Photo by IDF Spokesperson/TPS-IL on 24 September, 2024

Israel Confirms Killing Hezbollah’s Top Rocket Commander in Beirut Airstrike

Public By Pesach Benson • 24 September, 2024

Jerusalem, 24 September, 2024 (TPS) -- The commander of Hezbollah’s missile and rocket array, Ibrahim Muhammad Kabis, was killed in an airstrike in Beirut on Tuesday, the Israel Defense Forces confirmed on Tuesday.

Kabisi was meeting with other Hezbollah commanders in a building in the city’s Dahieh district, a stronghold of the Iran-backed terror group.

Kabisi joined Hezbollah in the 1980s, and since then held a series of key military positions in the organization, including being a senior in operations in southern Lebanon and commanding the ‘Badr’ unit on the southern front.

According to the IDF, Kabisi was responsible for an attack in 2000 in which three soldiers on patrol in a border area near Har Dov were abducted and killed. The bodies of Staff Sergeants Benny Avraham, Adi Avitan and Omar Souad were eventually returned in a 2004 prisoner exchange along with Elhanan Tannenbaum, who was lured to Dubai and then kidnapped in 2000. Israel released 400 Palestinian prisoners and 30 Lebanese prisoners in the swap.

Air Force fighter squadrons conducted hundreds of sorties on Tuesday, deploying around 2,000 munitions aimed at approximately 1,500 Hezbollah-related targets across southern and deep Lebanon.

On Monday, Israel called on residents of southern Lebanon and the Beqaa Valley to flee homes where the Iran-backed Hezbollah stored missiles.

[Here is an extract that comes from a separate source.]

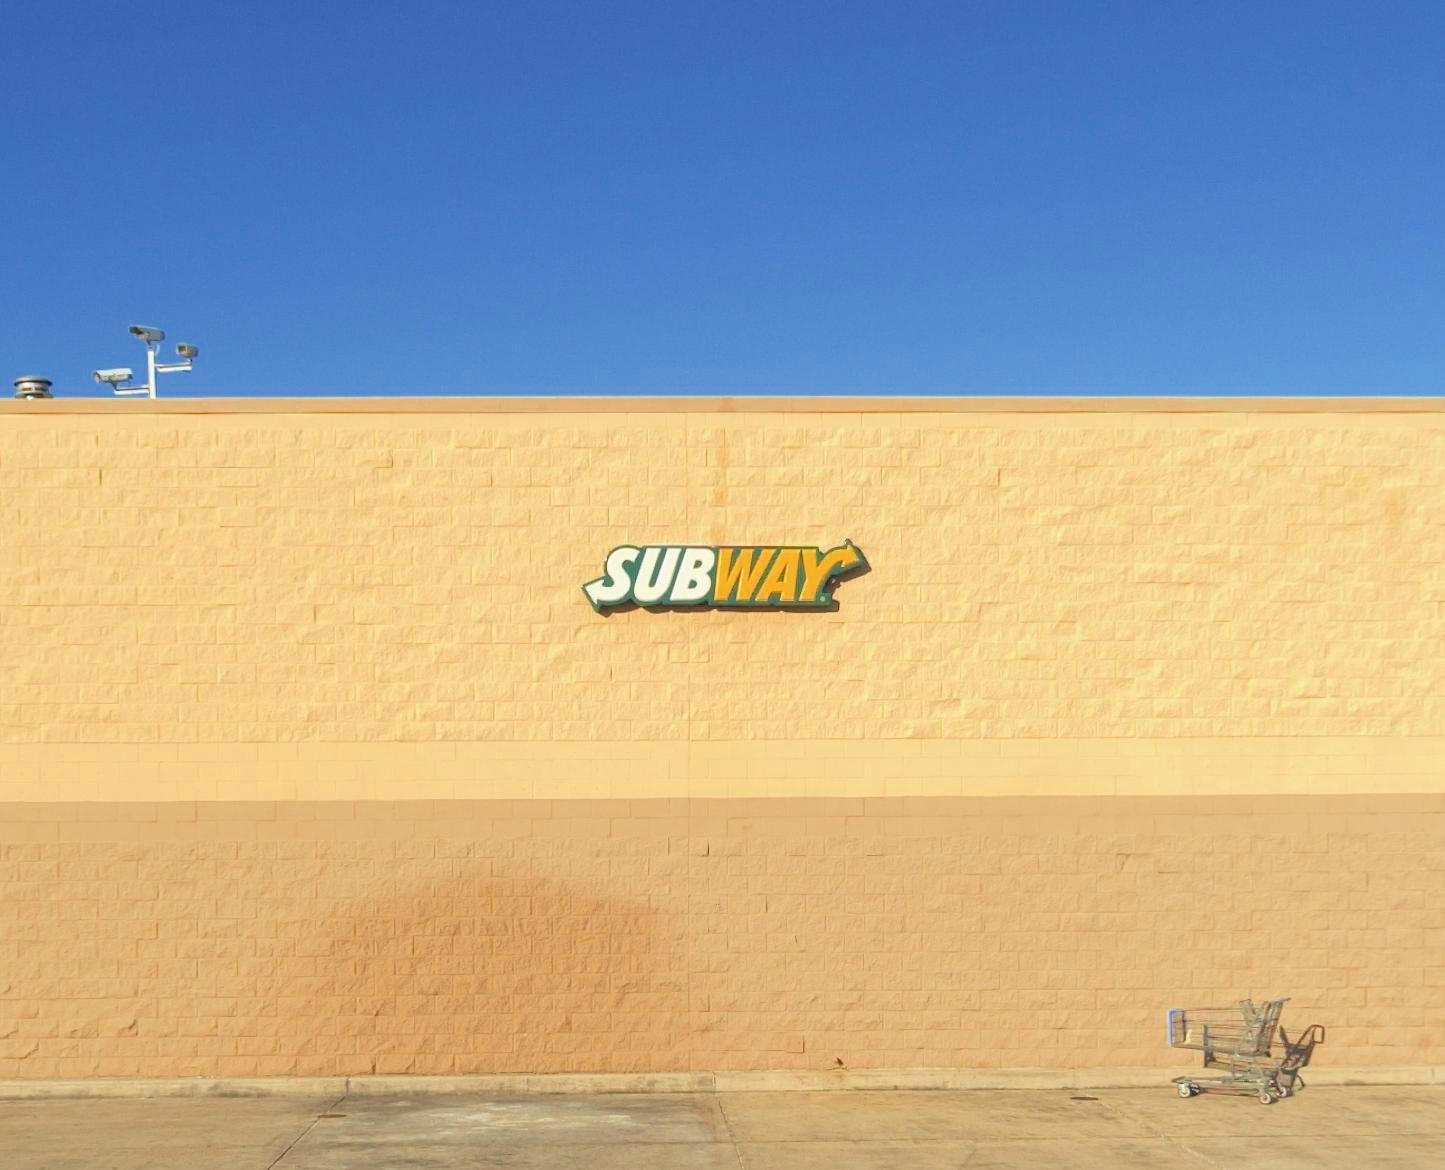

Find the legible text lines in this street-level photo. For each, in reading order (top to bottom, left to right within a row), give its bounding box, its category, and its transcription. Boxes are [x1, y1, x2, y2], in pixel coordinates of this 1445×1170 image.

[582, 544, 862, 606] BusinessName: SUBWAY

The IDF disclosed that Hezbollah was preparing to launch a cruise missile hidden inside a civilian home. The army released footage, including of the airstrike that destroyed it.

Sarit Zahavi, president and founder of the Alma Research Center, told The Press Service of Israel in August that Hezbollah doctrine makes extensive use of civilian homes.

“Hezbollah stores their weapons everywhere, both between villages and within the villages themselves,” she said.

“By and large, every third house in the Shi’ite villages of south Lebanon is used in some way by Hezbollah for military purposes, be it weapons storage, the entrance of a tunnel, or a launchpad for shooting rockets at Israel,” she explained.

Hezbollah’s use of civilian homes has triggered sectarian tensions as tens of thousands of Lebanese fled.

Residents of northern Israel were forced to evacuate their homes when Hezbollah began launching rockets and drones in October. The terror group has launched more than 6,700 rockets and drones, killing 26 civilians and 22 soldiers on the Israeli side.

Hezbollah leaders have said they will continue the attacks to prevent Israelis from returning to their homes, which Hezbollah chief Hassan Nasrallah reiterated in a speech on Thursday night.

Israeli officials have been calling for Hezbollah to be disarmed and removed from southern Lebanon in compliance with UN Security Council resolution 1701, which ended the 2006 Second Lebanon War.